“IT IS REQUIRED”
by RoseAnn Salanitri, TPATH Contributor, ©2015
(Mar. 13, 2015) — God tells us in the Bible to be angry but not to sin (Eph. 4:26-27). As human beings who are quick to act upon our anger – especially when it is justified – we struggle with this in our family lives as well as in our social and professional lives. Many within Movement Conservative are facing the dilemma of being angry about what has been done to our Constitutional Republic and being confused about its biblical justification. To be clear, anger is a strong feeling of displeasure often as a reaction to a real or sometimes perceived injustice. Righteous anger requires that the anger be in accordance with the will of God. Therefore, we need to ask ourselves: would God be angry about what is happening in America today and why?
# # # # #
> _WHAT IS ASKED_:
a - According to the essay on righteous anger, what does righteous anger require?
b - Carry the essay on righteous anger forward from its last sentence.
The material after this point comes from a separate source.

> _DATA SECTION_:
# # # # #
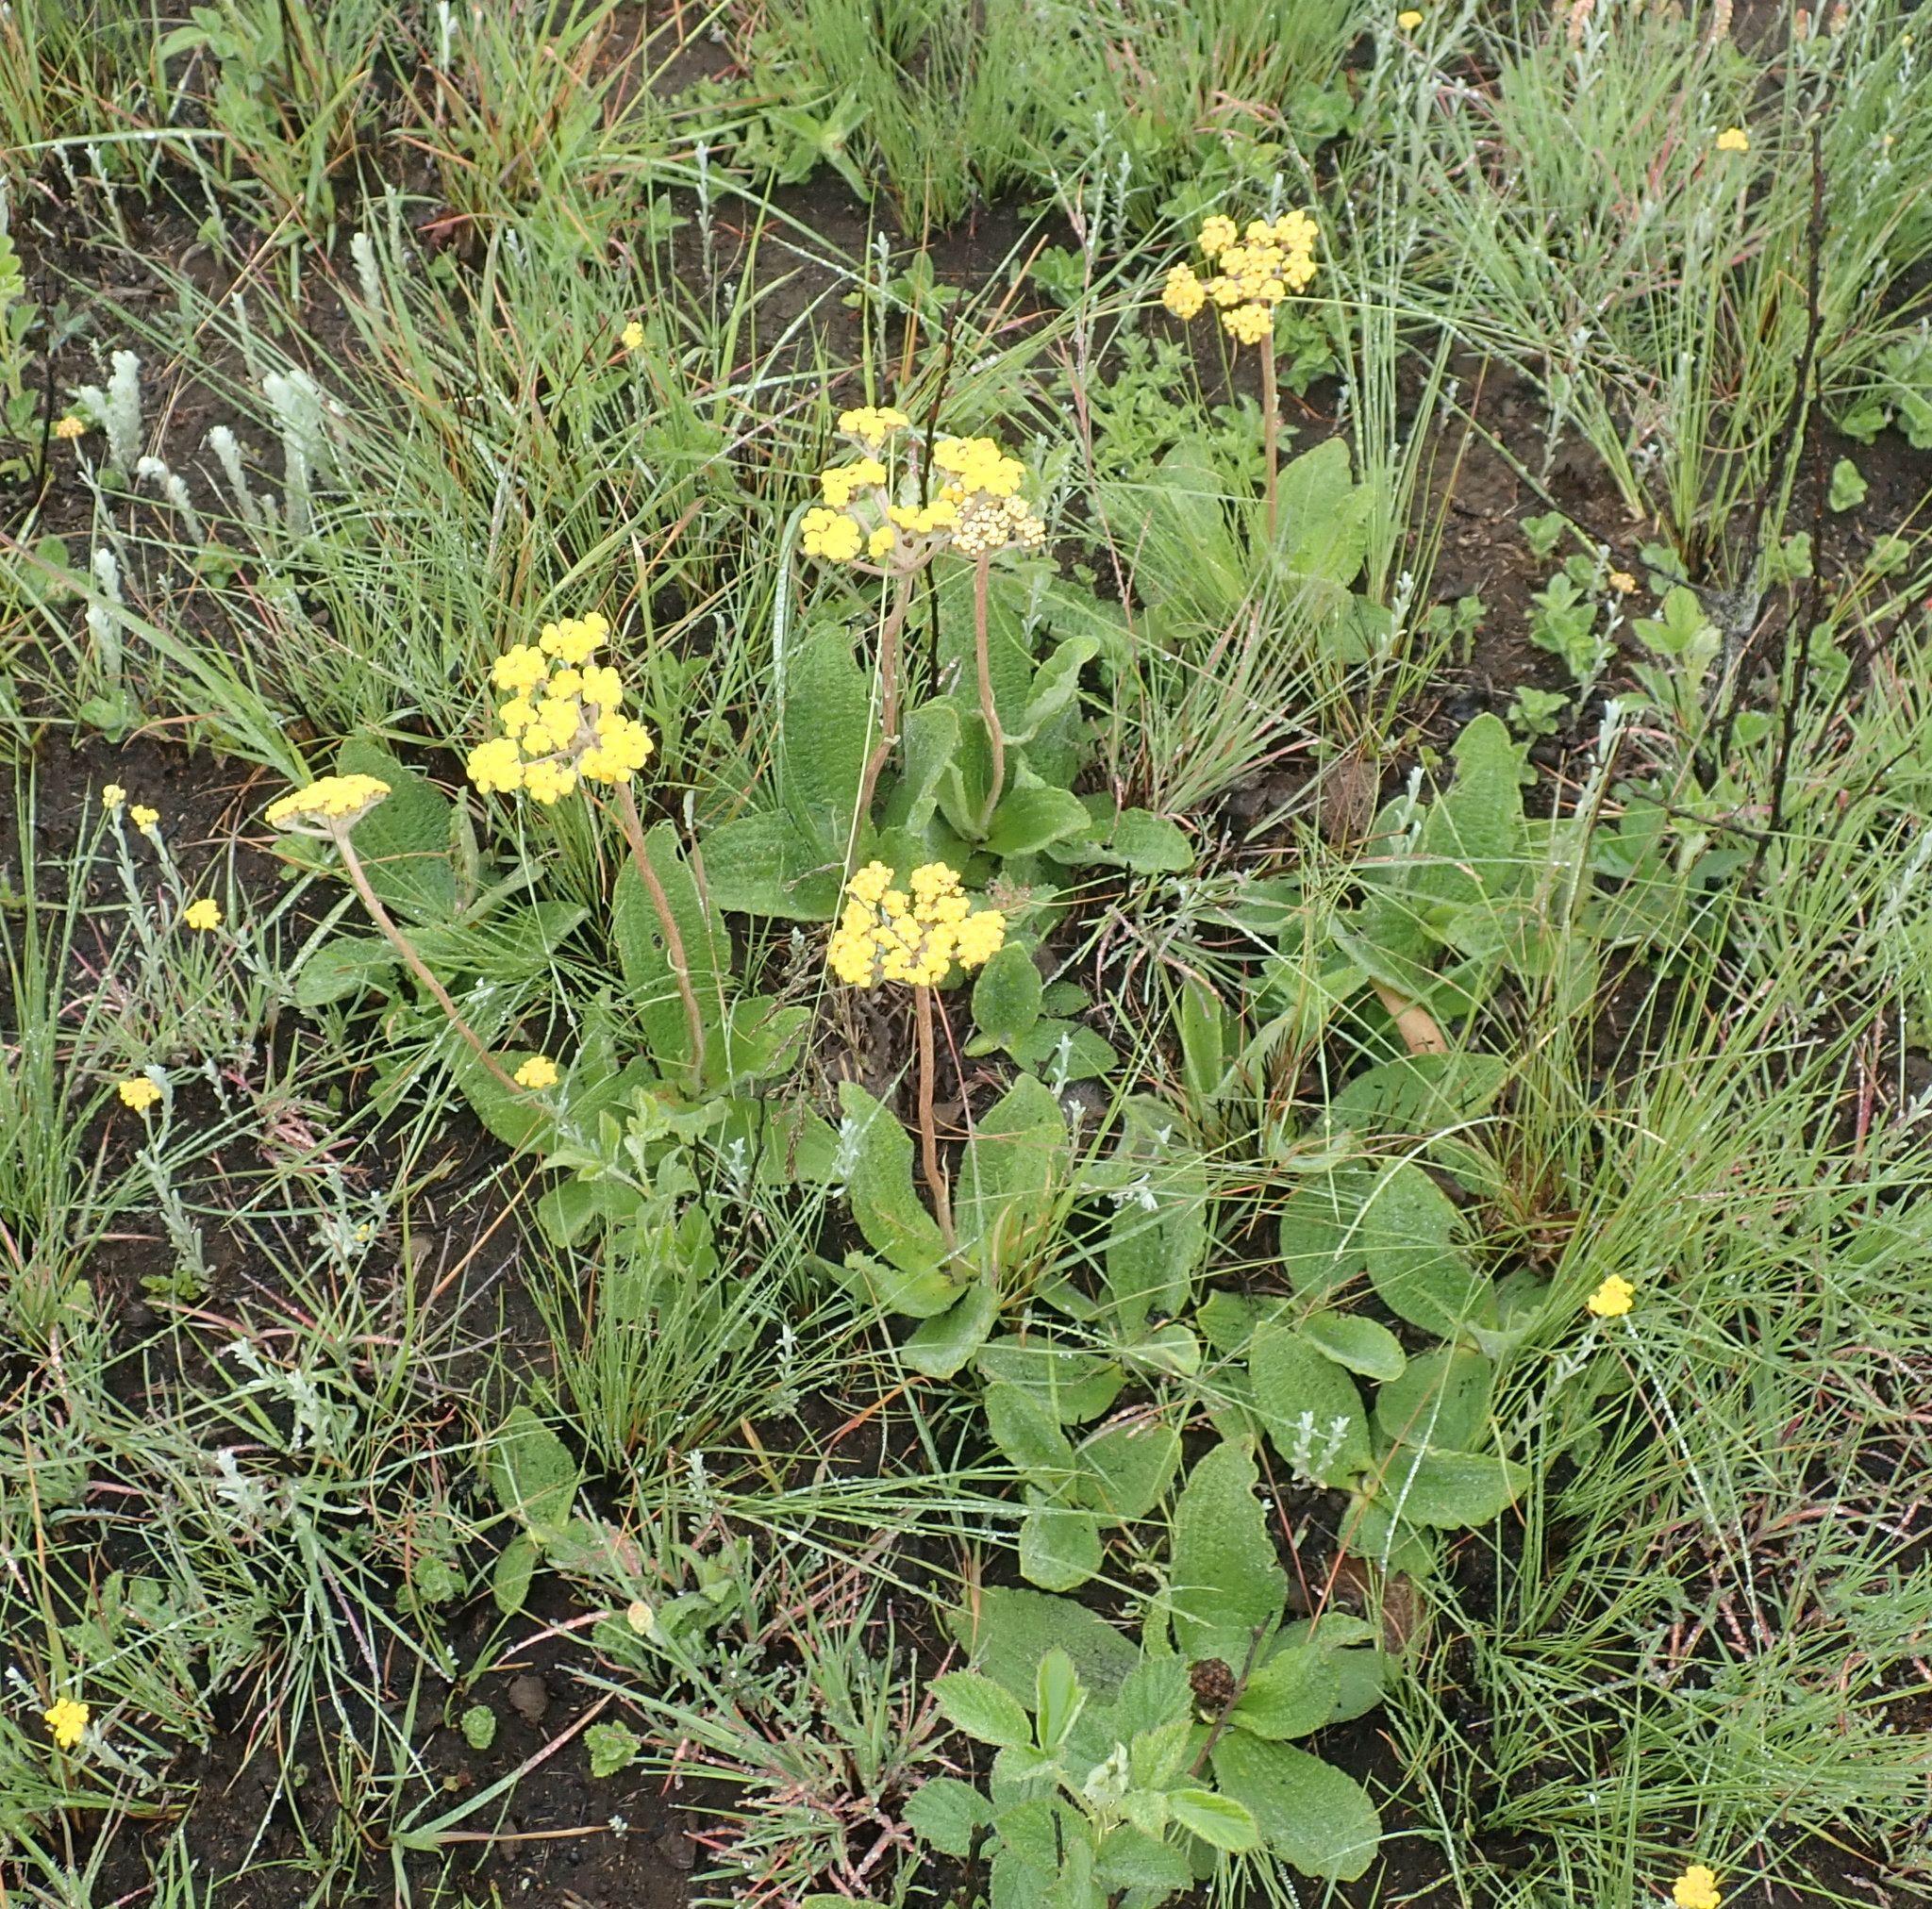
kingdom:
# # # # #
> _ANSWERS PER TASK_:
a - It requires that the anger be in accordance with the will of God.

b -
In the New Testament we are told that the children of wrath (which is God’s passionate judgment and holy indignation against sin) are those who conduct themselves in the lust of the flesh and of the mind (Eph 2:3). A good example of righteous anger is Christ overturning the tables of the moneychangers who were selling sacrificial animals in the temple during Passover (John 2: 13-16). Christ was angry – with good reason. They were turning God’s house into a den of thieves. In the Old Testament there were many incidents that recorded God’s anger with ancient Israel, i.e., 1 Kings 11:9-10; 2 Kings 117:18. In all instances, God’s anger was provoked by lawlessness – or the people’s refusal to honor God and the Mosaic laws.
If we are to justify our anger and call it “righteous,” we must be sure that it is in accordance with the will of God. If we don’t, we are deceiving ourselves and are not any better than the moneychangers in the temple.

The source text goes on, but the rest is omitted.